Under the Sixth Amendment of the U.S. Constitution, you have the right to have an attorney alongside you to advise and represent you at any time after the police arrest you. Besides trial, your right to an attorney includes pretrial hearings like the arraignment.
But just because you can have a defense attorney present at your arrangement, does that mean you should? What difference can having your lawyer with you in court make at that stage?
The answer is simple. Having your attorney present at every stage of the criminal justice system is a benefit to you. They make sure your rights are protected from violations by police and prosecutors. And they help you keep your options as open as possible so you can resolve the matter in the least disruptive way available.
What happens at the arraignment
The arraignment is the pretrial court appearance at which you enter your plea. In Wisconsin, you can plead guilty, not guilty, or no contest.
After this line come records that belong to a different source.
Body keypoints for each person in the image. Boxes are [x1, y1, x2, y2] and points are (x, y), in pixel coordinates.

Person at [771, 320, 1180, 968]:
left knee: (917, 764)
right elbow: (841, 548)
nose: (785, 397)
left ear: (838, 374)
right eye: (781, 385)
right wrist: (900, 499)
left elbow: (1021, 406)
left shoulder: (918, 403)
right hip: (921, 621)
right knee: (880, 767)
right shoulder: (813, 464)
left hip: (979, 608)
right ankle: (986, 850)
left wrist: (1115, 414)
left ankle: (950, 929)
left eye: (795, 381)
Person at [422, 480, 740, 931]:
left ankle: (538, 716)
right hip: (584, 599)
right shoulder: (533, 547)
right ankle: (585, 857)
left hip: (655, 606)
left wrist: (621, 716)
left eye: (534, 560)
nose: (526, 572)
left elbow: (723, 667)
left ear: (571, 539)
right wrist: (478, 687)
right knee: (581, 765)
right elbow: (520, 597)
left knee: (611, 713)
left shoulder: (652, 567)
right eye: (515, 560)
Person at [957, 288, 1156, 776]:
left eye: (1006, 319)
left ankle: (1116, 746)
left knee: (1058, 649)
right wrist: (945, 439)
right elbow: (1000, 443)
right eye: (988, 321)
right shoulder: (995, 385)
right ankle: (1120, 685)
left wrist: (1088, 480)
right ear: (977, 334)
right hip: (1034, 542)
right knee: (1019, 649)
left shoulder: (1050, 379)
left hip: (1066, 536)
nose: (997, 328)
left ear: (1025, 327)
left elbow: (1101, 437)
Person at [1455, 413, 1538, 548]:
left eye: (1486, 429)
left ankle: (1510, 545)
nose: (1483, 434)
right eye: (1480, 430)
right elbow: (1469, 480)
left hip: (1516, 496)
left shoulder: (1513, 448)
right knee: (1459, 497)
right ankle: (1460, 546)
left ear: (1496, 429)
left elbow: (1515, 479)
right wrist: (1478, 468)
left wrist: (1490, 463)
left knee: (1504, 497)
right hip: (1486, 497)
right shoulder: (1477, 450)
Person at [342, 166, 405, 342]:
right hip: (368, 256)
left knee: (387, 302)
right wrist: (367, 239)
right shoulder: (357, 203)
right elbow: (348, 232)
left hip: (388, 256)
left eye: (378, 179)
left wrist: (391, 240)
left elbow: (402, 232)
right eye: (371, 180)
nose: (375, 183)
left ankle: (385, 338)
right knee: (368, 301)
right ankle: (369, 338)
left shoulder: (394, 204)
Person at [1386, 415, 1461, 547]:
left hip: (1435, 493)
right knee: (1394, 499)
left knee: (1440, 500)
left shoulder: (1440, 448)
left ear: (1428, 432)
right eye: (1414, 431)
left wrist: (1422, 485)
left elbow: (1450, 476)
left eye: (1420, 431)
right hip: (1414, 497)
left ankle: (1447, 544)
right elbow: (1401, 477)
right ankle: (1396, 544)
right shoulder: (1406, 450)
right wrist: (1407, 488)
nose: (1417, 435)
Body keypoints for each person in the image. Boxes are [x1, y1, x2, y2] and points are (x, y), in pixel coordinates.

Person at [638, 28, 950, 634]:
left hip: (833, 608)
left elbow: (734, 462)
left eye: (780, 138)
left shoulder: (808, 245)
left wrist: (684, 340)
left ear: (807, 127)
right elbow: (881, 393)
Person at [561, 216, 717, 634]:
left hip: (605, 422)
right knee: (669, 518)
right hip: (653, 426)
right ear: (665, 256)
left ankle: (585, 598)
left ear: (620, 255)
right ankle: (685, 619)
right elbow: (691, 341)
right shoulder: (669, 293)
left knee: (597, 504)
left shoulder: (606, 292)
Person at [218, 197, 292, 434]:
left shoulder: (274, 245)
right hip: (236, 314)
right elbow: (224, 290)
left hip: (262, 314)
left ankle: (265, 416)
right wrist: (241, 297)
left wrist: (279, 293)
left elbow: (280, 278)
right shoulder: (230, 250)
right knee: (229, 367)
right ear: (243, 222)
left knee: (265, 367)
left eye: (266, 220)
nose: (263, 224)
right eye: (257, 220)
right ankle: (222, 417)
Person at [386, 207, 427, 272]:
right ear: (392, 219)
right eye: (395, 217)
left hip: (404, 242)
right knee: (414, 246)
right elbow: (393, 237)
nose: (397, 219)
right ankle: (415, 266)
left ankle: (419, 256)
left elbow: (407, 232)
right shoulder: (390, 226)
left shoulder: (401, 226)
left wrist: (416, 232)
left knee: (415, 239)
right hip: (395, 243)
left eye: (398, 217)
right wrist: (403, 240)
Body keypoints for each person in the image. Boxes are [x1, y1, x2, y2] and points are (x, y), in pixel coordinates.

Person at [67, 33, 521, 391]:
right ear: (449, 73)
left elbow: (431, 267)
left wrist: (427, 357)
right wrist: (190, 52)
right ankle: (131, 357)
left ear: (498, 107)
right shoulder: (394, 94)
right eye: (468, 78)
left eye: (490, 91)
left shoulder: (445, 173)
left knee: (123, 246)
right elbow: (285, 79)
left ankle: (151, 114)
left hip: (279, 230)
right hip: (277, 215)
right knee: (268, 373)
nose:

A no-contest plea is not admitting guilt but works similarly to a guilty plea in that you are saying you will not contest the evidence against you. When the defendant is charged with a felony, the court will hold a preliminary hearing before the arraignment, during which the prosecutor must show that probable cause exists that the defendant committed the crime. This is not the same as a trial, and probable cause does not equal guilt.
Obviously, what you do at your arraignment matters. If you plead guilty or no contest, you will be sentenced for the crimes you were charged with. Before you make your plea, you should know what the consequences of each option will be. You should also have a good idea of how strong the prosecution’s case is and whether you can avoid a criminal record and jail time. Your defense attorney can give you this information and help you decide how to proceed.